_About this task:_
Copy the lines exactly, starting with the line that contains "London Cast Recording) |" and ending with the line that contains "(Radio Edit) |", both included.

══ Dataset content ══

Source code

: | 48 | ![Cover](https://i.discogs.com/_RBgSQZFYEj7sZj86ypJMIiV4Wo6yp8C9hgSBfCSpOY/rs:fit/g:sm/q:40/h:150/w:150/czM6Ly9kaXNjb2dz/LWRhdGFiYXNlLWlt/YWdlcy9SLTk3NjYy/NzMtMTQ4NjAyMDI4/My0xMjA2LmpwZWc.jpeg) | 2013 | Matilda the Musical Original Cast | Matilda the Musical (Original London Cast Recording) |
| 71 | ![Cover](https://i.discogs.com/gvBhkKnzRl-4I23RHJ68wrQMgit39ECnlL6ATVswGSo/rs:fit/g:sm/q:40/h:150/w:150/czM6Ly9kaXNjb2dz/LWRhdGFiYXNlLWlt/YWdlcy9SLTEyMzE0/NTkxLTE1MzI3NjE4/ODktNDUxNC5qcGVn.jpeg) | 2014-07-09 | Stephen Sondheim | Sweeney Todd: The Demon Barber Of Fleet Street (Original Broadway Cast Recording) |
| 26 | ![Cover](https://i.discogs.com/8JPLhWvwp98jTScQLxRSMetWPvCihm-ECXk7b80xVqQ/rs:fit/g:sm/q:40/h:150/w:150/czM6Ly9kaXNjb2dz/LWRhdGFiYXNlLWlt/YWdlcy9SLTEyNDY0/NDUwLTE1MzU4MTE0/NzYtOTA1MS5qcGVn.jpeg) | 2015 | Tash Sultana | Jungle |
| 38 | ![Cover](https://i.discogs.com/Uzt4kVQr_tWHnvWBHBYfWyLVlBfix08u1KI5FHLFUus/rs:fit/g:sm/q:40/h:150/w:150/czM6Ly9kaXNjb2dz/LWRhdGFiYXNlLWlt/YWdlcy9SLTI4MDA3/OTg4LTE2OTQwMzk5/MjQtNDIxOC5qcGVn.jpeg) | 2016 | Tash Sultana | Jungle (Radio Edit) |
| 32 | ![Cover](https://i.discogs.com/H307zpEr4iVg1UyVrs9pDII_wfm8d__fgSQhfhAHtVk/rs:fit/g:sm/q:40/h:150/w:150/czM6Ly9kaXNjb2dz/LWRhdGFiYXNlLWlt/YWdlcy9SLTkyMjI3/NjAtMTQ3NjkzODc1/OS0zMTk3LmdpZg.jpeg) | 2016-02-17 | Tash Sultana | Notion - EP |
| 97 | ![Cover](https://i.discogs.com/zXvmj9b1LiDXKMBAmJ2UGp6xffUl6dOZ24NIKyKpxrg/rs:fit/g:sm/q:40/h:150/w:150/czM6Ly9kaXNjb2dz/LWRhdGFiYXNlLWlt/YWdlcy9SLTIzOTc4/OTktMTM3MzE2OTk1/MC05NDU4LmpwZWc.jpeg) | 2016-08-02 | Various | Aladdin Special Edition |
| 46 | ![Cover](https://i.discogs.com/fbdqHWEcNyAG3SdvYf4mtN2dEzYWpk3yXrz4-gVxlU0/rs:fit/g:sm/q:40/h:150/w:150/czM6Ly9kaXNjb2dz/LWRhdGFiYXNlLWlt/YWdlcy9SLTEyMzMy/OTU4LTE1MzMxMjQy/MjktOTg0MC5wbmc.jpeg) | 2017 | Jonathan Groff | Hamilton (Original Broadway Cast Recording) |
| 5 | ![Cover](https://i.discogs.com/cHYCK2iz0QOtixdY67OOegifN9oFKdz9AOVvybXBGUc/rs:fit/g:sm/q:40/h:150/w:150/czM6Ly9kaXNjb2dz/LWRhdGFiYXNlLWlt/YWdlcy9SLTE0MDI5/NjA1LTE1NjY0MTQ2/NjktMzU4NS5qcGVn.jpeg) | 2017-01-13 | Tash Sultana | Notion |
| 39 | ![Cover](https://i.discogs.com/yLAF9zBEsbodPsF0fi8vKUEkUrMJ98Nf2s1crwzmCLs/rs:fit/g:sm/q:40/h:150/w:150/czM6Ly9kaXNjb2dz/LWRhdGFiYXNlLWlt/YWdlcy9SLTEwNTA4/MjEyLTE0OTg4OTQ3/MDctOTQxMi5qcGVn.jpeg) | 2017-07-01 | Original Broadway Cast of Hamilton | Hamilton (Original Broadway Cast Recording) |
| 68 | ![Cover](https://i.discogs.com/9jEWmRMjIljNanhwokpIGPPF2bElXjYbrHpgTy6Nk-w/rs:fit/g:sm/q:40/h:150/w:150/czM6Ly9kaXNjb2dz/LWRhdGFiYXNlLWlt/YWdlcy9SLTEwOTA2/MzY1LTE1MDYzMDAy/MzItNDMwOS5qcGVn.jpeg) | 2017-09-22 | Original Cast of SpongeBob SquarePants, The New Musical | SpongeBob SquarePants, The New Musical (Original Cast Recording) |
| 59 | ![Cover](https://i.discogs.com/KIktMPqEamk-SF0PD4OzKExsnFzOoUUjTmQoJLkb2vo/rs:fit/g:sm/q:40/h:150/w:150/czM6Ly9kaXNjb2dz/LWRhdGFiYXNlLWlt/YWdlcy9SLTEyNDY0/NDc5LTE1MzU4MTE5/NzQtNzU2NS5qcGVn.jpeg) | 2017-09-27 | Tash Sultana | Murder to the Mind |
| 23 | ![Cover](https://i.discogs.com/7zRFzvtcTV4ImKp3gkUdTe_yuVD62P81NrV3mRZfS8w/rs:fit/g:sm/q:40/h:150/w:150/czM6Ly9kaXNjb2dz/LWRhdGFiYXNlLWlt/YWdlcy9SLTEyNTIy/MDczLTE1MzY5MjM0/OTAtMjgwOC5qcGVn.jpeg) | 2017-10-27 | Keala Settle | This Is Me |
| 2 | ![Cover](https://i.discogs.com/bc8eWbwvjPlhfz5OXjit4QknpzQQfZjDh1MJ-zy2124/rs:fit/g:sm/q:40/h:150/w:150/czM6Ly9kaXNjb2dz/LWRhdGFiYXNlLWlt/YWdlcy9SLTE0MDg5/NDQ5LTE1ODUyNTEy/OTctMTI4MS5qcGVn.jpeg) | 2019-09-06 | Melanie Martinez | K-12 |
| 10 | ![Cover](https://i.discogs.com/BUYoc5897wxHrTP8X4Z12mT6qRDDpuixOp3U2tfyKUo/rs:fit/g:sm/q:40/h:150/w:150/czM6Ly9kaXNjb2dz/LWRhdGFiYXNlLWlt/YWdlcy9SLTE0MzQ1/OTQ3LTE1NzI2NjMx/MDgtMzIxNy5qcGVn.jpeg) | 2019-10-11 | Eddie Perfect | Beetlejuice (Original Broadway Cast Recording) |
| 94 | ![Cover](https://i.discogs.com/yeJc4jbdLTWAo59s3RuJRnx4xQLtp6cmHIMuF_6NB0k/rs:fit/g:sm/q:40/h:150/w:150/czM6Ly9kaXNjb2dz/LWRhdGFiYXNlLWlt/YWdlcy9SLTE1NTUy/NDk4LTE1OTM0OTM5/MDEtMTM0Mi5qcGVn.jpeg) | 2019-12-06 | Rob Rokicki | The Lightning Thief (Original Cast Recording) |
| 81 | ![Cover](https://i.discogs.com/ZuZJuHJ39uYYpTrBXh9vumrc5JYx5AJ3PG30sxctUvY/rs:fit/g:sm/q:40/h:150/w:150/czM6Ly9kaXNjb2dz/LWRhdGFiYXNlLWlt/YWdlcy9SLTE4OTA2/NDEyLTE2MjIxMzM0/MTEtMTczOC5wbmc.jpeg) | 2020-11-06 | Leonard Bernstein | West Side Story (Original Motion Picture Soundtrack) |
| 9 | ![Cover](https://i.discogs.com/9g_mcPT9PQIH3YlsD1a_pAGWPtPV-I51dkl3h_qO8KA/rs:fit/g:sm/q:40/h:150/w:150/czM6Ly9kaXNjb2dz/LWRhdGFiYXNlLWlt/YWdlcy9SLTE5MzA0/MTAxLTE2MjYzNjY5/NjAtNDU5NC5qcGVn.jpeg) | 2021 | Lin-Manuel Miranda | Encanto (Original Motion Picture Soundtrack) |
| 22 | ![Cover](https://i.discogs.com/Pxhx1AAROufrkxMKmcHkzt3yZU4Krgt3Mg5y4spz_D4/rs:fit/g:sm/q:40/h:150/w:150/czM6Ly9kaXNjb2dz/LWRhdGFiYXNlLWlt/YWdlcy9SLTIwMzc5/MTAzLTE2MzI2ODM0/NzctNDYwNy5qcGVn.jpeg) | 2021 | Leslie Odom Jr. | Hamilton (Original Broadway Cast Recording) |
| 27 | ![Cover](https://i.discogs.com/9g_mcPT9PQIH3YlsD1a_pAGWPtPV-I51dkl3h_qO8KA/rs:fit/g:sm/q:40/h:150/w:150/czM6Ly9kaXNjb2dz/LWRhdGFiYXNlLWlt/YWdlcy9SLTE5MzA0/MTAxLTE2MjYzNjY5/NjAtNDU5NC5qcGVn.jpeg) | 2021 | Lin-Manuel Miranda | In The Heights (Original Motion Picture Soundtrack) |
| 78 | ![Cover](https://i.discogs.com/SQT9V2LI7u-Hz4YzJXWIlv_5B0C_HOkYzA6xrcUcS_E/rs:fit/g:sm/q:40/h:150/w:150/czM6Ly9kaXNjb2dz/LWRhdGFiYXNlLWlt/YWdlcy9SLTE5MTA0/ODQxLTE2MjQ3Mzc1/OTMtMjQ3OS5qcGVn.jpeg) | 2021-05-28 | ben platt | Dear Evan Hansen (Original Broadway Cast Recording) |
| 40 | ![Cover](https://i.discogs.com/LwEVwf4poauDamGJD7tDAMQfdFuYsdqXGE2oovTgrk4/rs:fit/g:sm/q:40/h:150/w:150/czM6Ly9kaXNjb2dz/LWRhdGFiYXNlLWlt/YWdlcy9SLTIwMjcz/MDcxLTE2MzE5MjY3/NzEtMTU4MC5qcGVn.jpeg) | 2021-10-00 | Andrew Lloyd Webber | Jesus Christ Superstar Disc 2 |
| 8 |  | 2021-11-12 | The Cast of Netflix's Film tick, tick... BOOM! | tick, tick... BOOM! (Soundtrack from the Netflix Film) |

═══

_Task answer:_
: | 48 | ![Cover](https://i.discogs.com/_RBgSQZFYEj7sZj86ypJMIiV4Wo6yp8C9hgSBfCSpOY/rs:fit/g:sm/q:40/h:150/w:150/czM6Ly9kaXNjb2dz/LWRhdGFiYXNlLWlt/YWdlcy9SLTk3NjYy/NzMtMTQ4NjAyMDI4/My0xMjA2LmpwZWc.jpeg) | 2013 | Matilda the Musical Original Cast | Matilda the Musical (Original London Cast Recording) |
| 71 | ![Cover](https://i.discogs.com/gvBhkKnzRl-4I23RHJ68wrQMgit39ECnlL6ATVswGSo/rs:fit/g:sm/q:40/h:150/w:150/czM6Ly9kaXNjb2dz/LWRhdGFiYXNlLWlt/YWdlcy9SLTEyMzE0/NTkxLTE1MzI3NjE4/ODktNDUxNC5qcGVn.jpeg) | 2014-07-09 | Stephen Sondheim | Sweeney Todd: The Demon Barber Of Fleet Street (Original Broadway Cast Recording) |
| 26 | ![Cover](https://i.discogs.com/8JPLhWvwp98jTScQLxRSMetWPvCihm-ECXk7b80xVqQ/rs:fit/g:sm/q:40/h:150/w:150/czM6Ly9kaXNjb2dz/LWRhdGFiYXNlLWlt/YWdlcy9SLTEyNDY0/NDUwLTE1MzU4MTE0/NzYtOTA1MS5qcGVn.jpeg) | 2015 | Tash Sultana | Jungle |
| 38 | ![Cover](https://i.discogs.com/Uzt4kVQr_tWHnvWBHBYfWyLVlBfix08u1KI5FHLFUus/rs:fit/g:sm/q:40/h:150/w:150/czM6Ly9kaXNjb2dz/LWRhdGFiYXNlLWlt/YWdlcy9SLTI4MDA3/OTg4LTE2OTQwMzk5/MjQtNDIxOC5qcGVn.jpeg) | 2016 | Tash Sultana | Jungle (Radio Edit) |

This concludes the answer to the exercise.